"Yes," said Raven. He loved his task now. He was putting her sorrows to sleep. "He's here, too."
At that moment, incredibly, it seemed to him that a difference pervaded the place, or at least that his eyes had been opened to a something unsuspected, dwelling in all things. Did he, his unchanged mind asked him, actually believe what he had not believed before? No, the inner core of him signaled back to his mind. His belief had not changed. Yet indubitably something had happened and happened blessedly, for it brought her peace. Tira gave a little laugh, a child's laugh of surprised content. He glanced at her. She was looking into the fire and the haggardness of her face had softened. It was even, under the warmth of the flames and her own inner delight, absorbed and dreamy. And Raven knew he must wake her, and, he hoped, without flawing the dream, to present action.
"Now," he said, "I want you to come with me down to Nan's"—still he dared not put her off a step from the intimacy of neighborly relations by presenting Nan more formally—"and spend the night there. In the morning, you'll go back to Boston with her. I shall enter a complaint against your husband."
It wasn't so hard to give Tenney the intimacy of that name, now she looked so sweetly calm. She started from her dream, glanced up at him and, to his renewed discomfort, broke into a little laugh. It was sheer amusement, loving raillery too, of him who could give her the priceless gift of a God made man and then ask her to forsake the arena where the beasts were harmless now because she no longer feared them.
"Why, bless your heart," she said, in a homespun fashion of address that might have been Charlotte's, "I wouldn't no more run away! An' if you should have him before the judge, I'd no more say a word ag'inst him! I wouldn't git you into any trouble either," she explained, in an anxious loyalty. "I'd say you was mistaken, that's all."
Something seemed to break in him.
"What do you mean?" he asked roughly. "What do you think you mean? I suppose you're in love with him?"
Tira looked at him patiently. She yielded to a little sigh.
"Why," she said, "that's where I belong. I don't," she continued hesitatingly, in her child's manner of explaining herself from her inadequate vocabulary, "I guess I don't think about them things much, not same as men-folks think. But there's one or two things I've got to look out for." Here she gave that quick significant glance at the little mound on the couch. "An' there ain't no way to do it less'n I stay right there in my tracks."

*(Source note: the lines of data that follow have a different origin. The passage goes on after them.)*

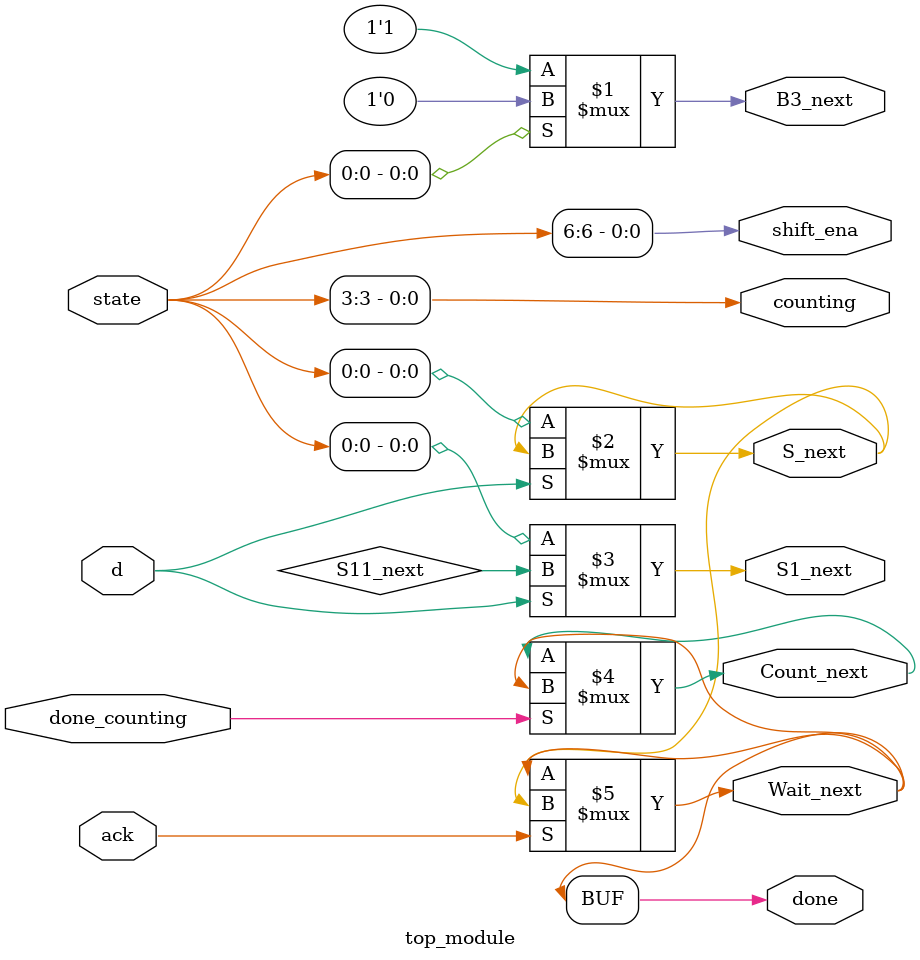
<source format=sv>
module top_module(
    input d,
    input done_counting,
    input ack,
    input [9:0] state,    // 10-bit one-hot current state
    output B3_next,
    output S_next,
    output S1_next,
    output Count_next,
    output Wait_next,
    output done,
    output counting,
    output shift_ena
);

// State transition logic
assign B3_next = state[0] ? 1'b0 : 1'b1;
assign S_next = d ? S_next : state[0];
assign S1_next = d ? S11_next : state[0];
assign Count_next = done_counting ? Wait_next : Count_next;
assign Wait_next = ack ? S_next : Wait_next;

// Output logic
assign done = Wait_next;
assign counting = state[3];
assign shift_ena = state[6];

endmodule

</source>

Raven, his hand gripping the mantel, rested his forehead on it and dark thoughts came upon him. They quickened his breath and brought the blood to his face and his aching eyes. It was all trouble, it seemed to him, trouble from the first minute of his finding her in the woods. She might draw some temporary comfort from his silent championship, in the momentary safety of this refuge he had given her. But he could by no means cut her knot of difficulty. She was as far from him as she had been the moment before he saw her. She was speaking.